Washington refused a court of inquiry, and St. Clair resigned his general's commission on 5 March, 1792, but congress appointed a committee of investigation, which exonerated him. On 22 November, 1802, he was removed from his governorship by Thomas Jefferson. Retiring to a small log-house on the summit of Chestnut ridge, he spent the rest of his life in poverty, vainly endeavoring to effect a settlement of his claims against the government. The legislature of Pennsylvania granted him an annuity of $8400 in 1813, and shortly before his death he received from congress $2,000 in discharge of his claims, and a pension of $60 a month.

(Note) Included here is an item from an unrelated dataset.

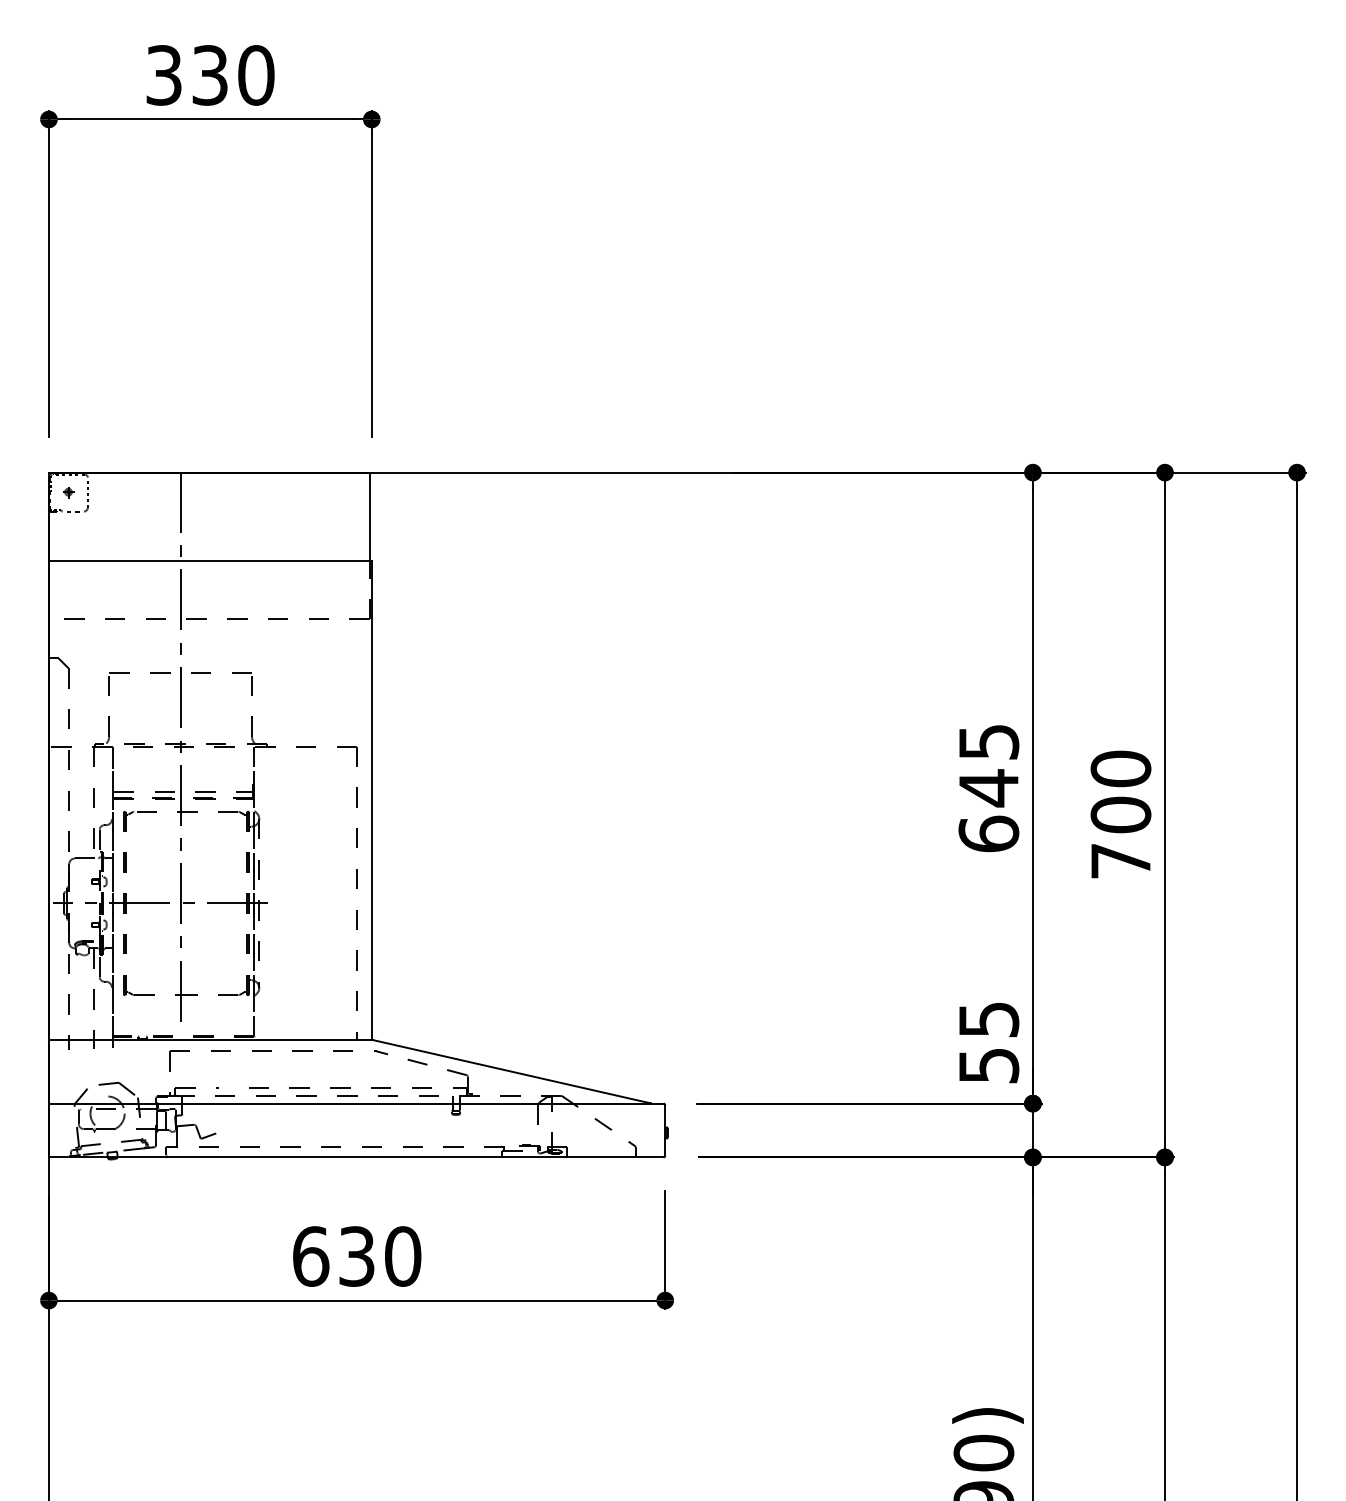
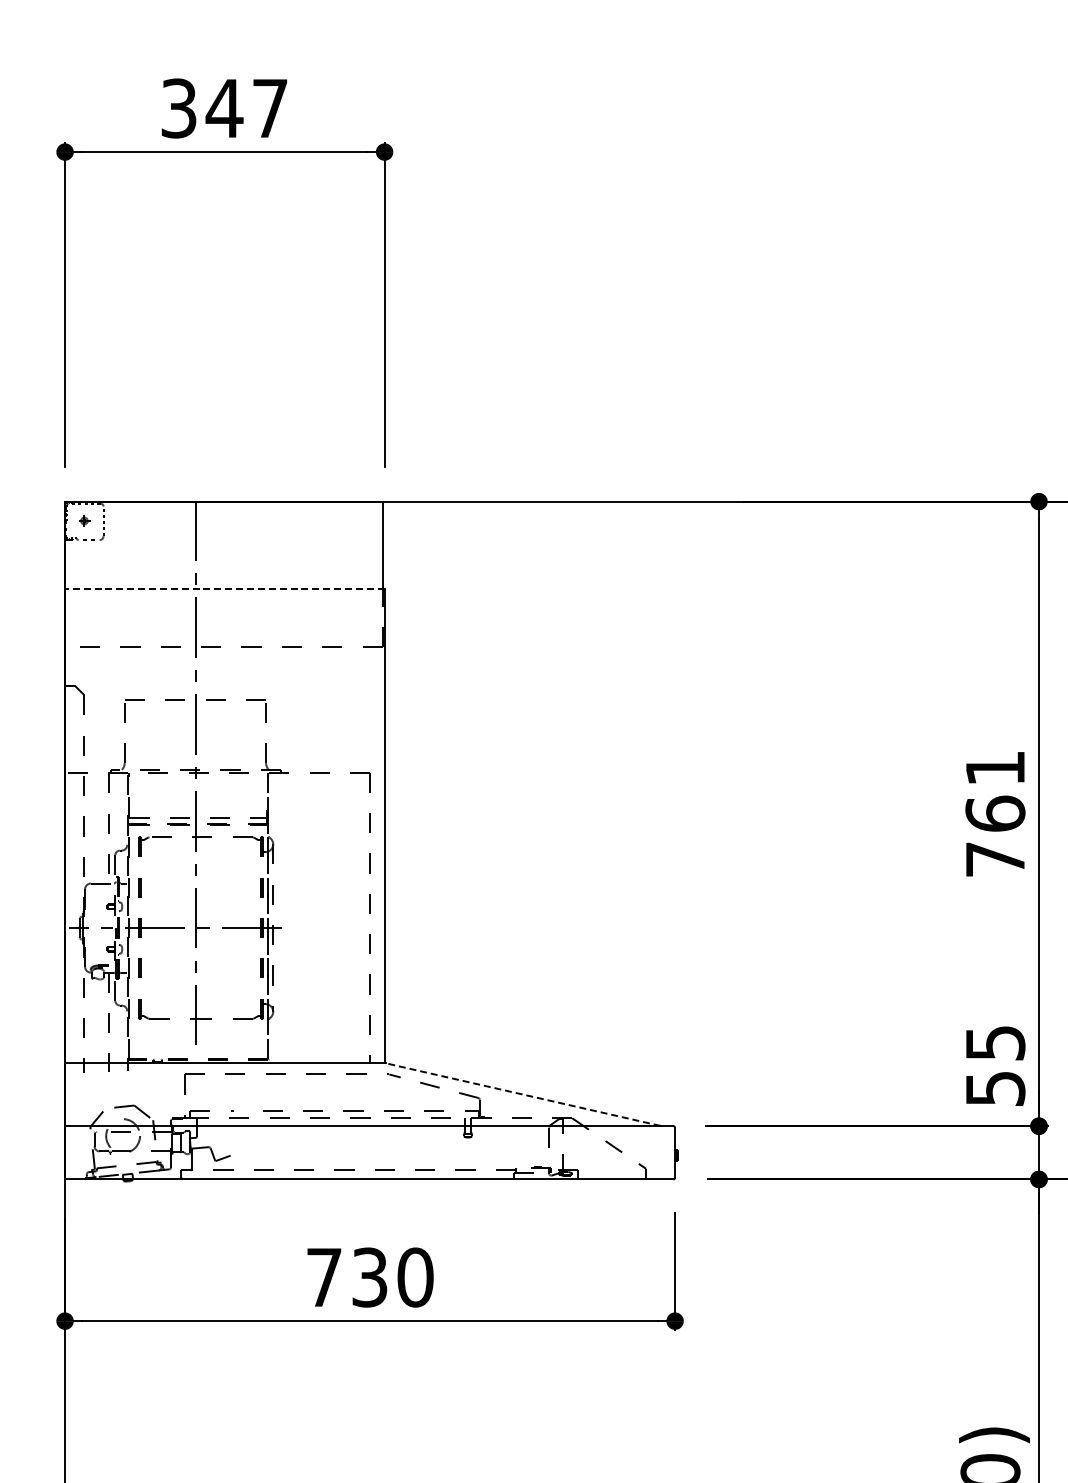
text: (232, 75) -> (246, 108), 330 -> 347
line: (209, 560) -> (223, 588), solid -> dashed
text: (988, 788) -> (995, 814), 645 -> 761
line: (511, 1071) -> (522, 1094), solid -> dashed
text: (311, 1256) -> (324, 1277), 630 -> 730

He published "A Narrative of the Manner in which the Campaign against the Indians in the Year 1791 was conducted under the Command of Major-General St. Clair, with his Observations on the Statements of the Secretary of War" (Philadelphia, 1812). See "The Life and Public Services of Arthur St. Clair," with his correspondence and other papers, arranged by William H. Smith (Cincinnati, 1882).